Oh, dear, something else at school to get me riled up. Generally speaking, I'm enjoying the way we're getting into the Advent spirit, although sometimes the 1950's-sentimental side of the school gets blended with the Catholic side in odd ways. (Sitting on the knee of St. Nicholas dressed as a bishop and telling him what you want for Christmas -- huh?)
But this one really bothered me. Right at the beginning of Advent, the principal appeared in our classroom with photocopies of a prayer. You've probably heard it:
Hail and blessed be the hour and moment in which the Son of God was born of the most pure Virgin Mary, at midnight, in Bethlehem, in piercing cold. In that hour vouchsafe, we beseech Thee, O my God, to hear my prayer and grant my desires, through the merits of Our Savior Jesus Christ, and of His blessed Mother. Amen.
It's not too terrible, though I do take issue with the rather emphatic insistence that Christ was born at midnight, and that it was cold. We have no idea what time of day He was born, and even the date is just a tradition. Considering all the changes the calendar has gone through since then, I would not be at all surprised if the date has shifted around a good deal. I don't think it matters what exact moment the Nativity happened, and I think it's important not to put undue emphasis on things like that when you're talking to kids. Little kids put a lot of significance on being told nothing other than the exact truth, and they will take every word you say literally unless you tell them otherwise.
But my real beef is not with the prayer at all. I was told to lead this prayer with the kids at the beginning of each period, and I do. What bugged me was what the principal said next:
"You say this prayer 15 times a day from today to Christmas, and on Christmas you'll get whatever you prayed for."
Say WHAT? That sounds an awful lot more like a chain letter than sound doctrine to me. What are these kids going to think when, after slavishly saying this prayer the appropriate number of times, they don't get a new bike or a new baby brother? Are they going to conclude, like adult Catholics do, that their prayer was not within the will of God, and try to submit themselves to His will? Or are they going to assume that this whole prayer thing that we've been teaching them about all this time doesn't really "work"?
Non-Catholics tend to like the Bible passage, "When you pray, do not babble like the pagans do." They link "babbling" to the Rosary, and any other repetitive prayer. However, the real issue is the second half of the verse, "who think they will be heard because of their many prayers." We pray the same prayers over and over again because they help us focus, because they use words from the Bible or from saints, or because we have trouble thinking of words of our own. We do NOT pray the same prayers over and over again because we think they have some kind of magical quality in them that will "make" God do what we ask him to.
That is the difference between the prayer of pagans and that of Christians. Pagans prayed to their gods in order to get certain things. The ceremonies had to be performed just so, or there would be hell to pay. (Take the Agamemnon, for instance, or read Livy.) If the right prayers were said and the request wasn't granted, it meant that the god wasn't strong enough, and you would have to go and find a new god who could deliver. I don't think there were many ancient Romans who loved Jupiter -- but they believed Jupiter was a powerful god who could deliver.

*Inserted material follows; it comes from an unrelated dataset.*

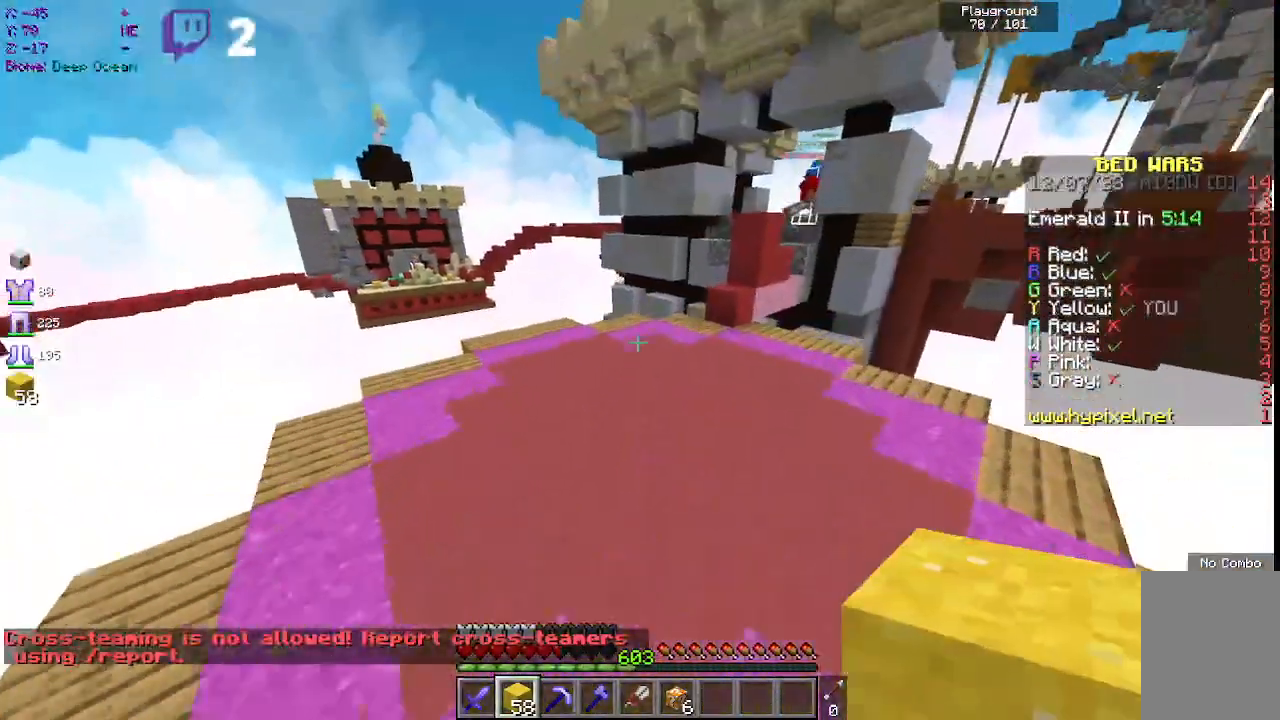
{"keys": ["space", "w"], "mouse": [], "events": [[150, "space", "up"], [350, "space", "down"]]}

Christians pray to unite ourselves closer to God. We ask for things, but in the knowledge that "the Father knows what you need before you ask." We also know that God knows better than us what we need, and when our prayers aren't granted, it's because they weren't to our benefit or part of God's will. So we never demand what we want from God, or consider the granting of our prayers to be "God's end of the bargain" that He must hold up for us to keep holding up our end.
I'm just afraid that this pagan attitude is exactly what prayers like the one of the above encourage. The St. Jude prayer is the same -- you know, the one where you're supposed to make insane numbers of copies of the prayer and leave it around, and satisfaction is 100% guaranteed. For there to be a 100% guarantee on prayer granting, God would have to stop being God, and put us in charge of our destinies instead of Himself. When I think of all the things I have prayed desperately for, longing and longing to have my prayer granted, which I didn't get, I'm thankful. Looking back, in 90% of those cases I can see exactly why God let things go the way they did. He was causing all things to work together for my good -- thank goodness He didn't feel obliged to give me what I thought I needed!
I can't contradict the principal, but I'm trying to make sure the kids get the idea of what prayer is and isn't in our religion classes. They've got plenty of places, in within Catholic circles, that will be handing out wrong ideas right and left, and I try to innoculate them as well as I can with what I have -- which is a picture Bible and the Baltimore catechism. After all, many of a person's ideas on religion are formed at this age, even before they are old enough to make many decisions based on those ideas.